China helped build Pyinmana’s main power source at Paunglaung, east of Pyinmana—a huge underground hydro-electric plant generating 280 megawatts,
Burma’s first and biggest of its kind.
“China has been well aware of the development in Pyinmana,” said Aung Kyaw Zaw, a Burmese military analyst. “Unlike other countries, it shows no surprise about the [government’s] sudden move to Pyinmana.”
Although the junta has been trying to sell the move to Pyinmana as a logical political decision, observers see it as the result of a paranoid fear of foreign invasion and civil unrest. The generals are known to have discussed seriously their fears of invasion by an outside power, presumably the US, and the need to withdraw to a defensible stronghold away from the sea. An additional reason is thought to be the need for a contingency plan to meet any national uprising. Part of this plan is said to be the regime’s acquisition of 1,000 armed personnel carriers from the Ukraine, vehicles suitable for use only in local military engagements.
With its transformation into a new national capital, Pyinmana will undoubtedly grow over time. But, in view of the regime’s record in crippling the economic and social life of the nation, the question remains: at what cost?

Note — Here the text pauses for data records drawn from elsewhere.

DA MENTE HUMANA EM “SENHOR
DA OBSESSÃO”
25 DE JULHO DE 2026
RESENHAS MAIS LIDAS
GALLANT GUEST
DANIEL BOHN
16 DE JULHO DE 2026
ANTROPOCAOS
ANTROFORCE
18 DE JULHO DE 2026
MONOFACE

Burma’s Other “Mini-Capitals”
Burma’s new administrative center is by no means the first artificial “capital” to spring up in the Burmese landscape. More than a dozen have been set up over the years by drug war lords and rebel leaders—among them Mong La (pictured here). Once an unknown village on the Burmese-Chinese border, Mong La was developed by former drug lord Sai Lin, who reached a ceasefire with Rangoon in 1989.

Sai Lin, aka Lin Mingxian, was a member of the Communist Party of Burma, which faced disintegration in 1989. He now leads the National Democratic Alliance Army. Like Sai Lin, Burma’s ethnic rebel leaders who reached ceasefire deals with Rangoon have developed their own mini-capitals or kingdoms.